STUDY MATERIAL:
------

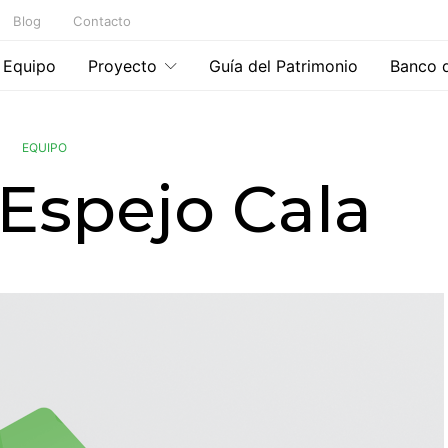
Blog
Contacto
Equipo
Proyecto
Guía del Patrimonio
Banco 
EQUIPO
Espejo Cala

------

ASSIGNED TASK:
Exclude the images and output the lines above exactly.

SOLVED PROBLEM:
Blog
Contacto
Equipo
Proyecto
Guía del Patrimonio
Banco 
EQUIPO
Espejo Cala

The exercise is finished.